Data extract »
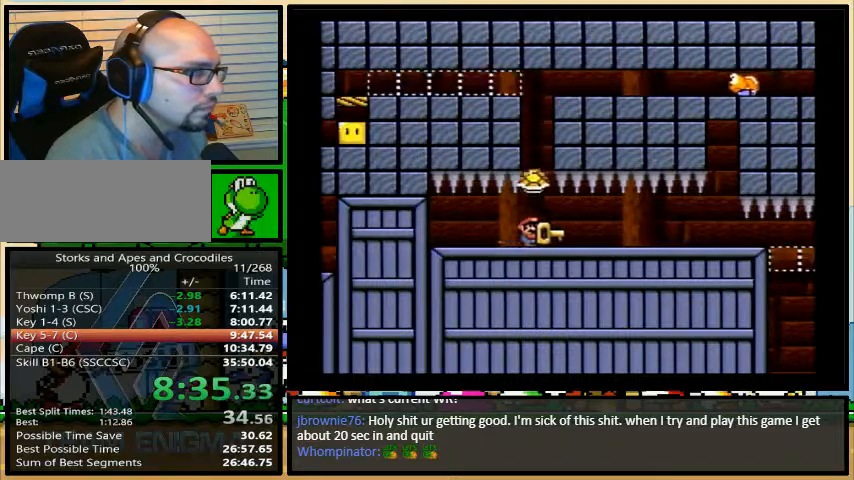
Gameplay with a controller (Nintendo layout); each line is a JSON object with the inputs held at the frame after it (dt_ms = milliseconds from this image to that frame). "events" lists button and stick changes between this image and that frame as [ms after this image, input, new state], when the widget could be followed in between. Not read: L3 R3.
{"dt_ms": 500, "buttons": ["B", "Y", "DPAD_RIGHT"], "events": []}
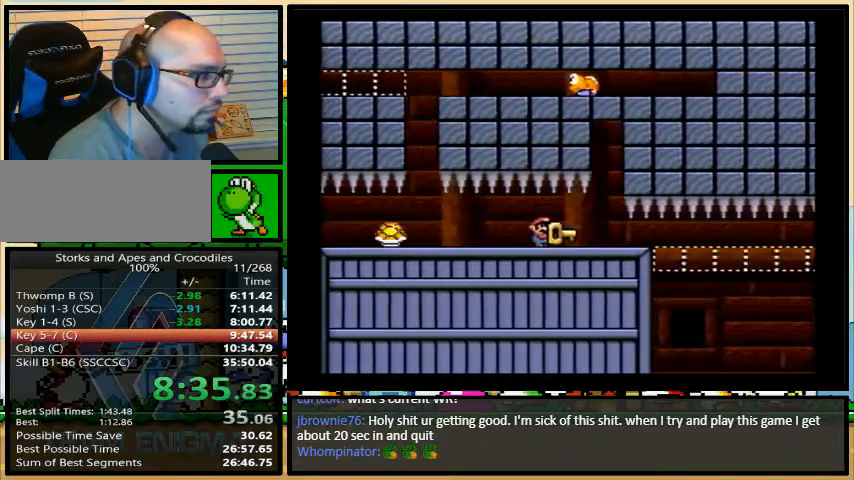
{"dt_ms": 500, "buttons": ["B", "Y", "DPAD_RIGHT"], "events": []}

Problem requirements » Retype the data above as given, letting no picture into the copy.

Answer to this task »
Gameplay with a controller (Nintendo layout); each line is a JSON object with the inputs held at the frame after it (dt_ms = milliseconds from this image to that frame). "events" lists button and stick changes between this image and that frame as [ms after this image, input, new state], when the widget could be followed in between. Not read: L3 R3.
{"dt_ms": 500, "buttons": ["B", "Y", "DPAD_RIGHT"], "events": []}
{"dt_ms": 500, "buttons": ["B", "Y", "DPAD_RIGHT"], "events": []}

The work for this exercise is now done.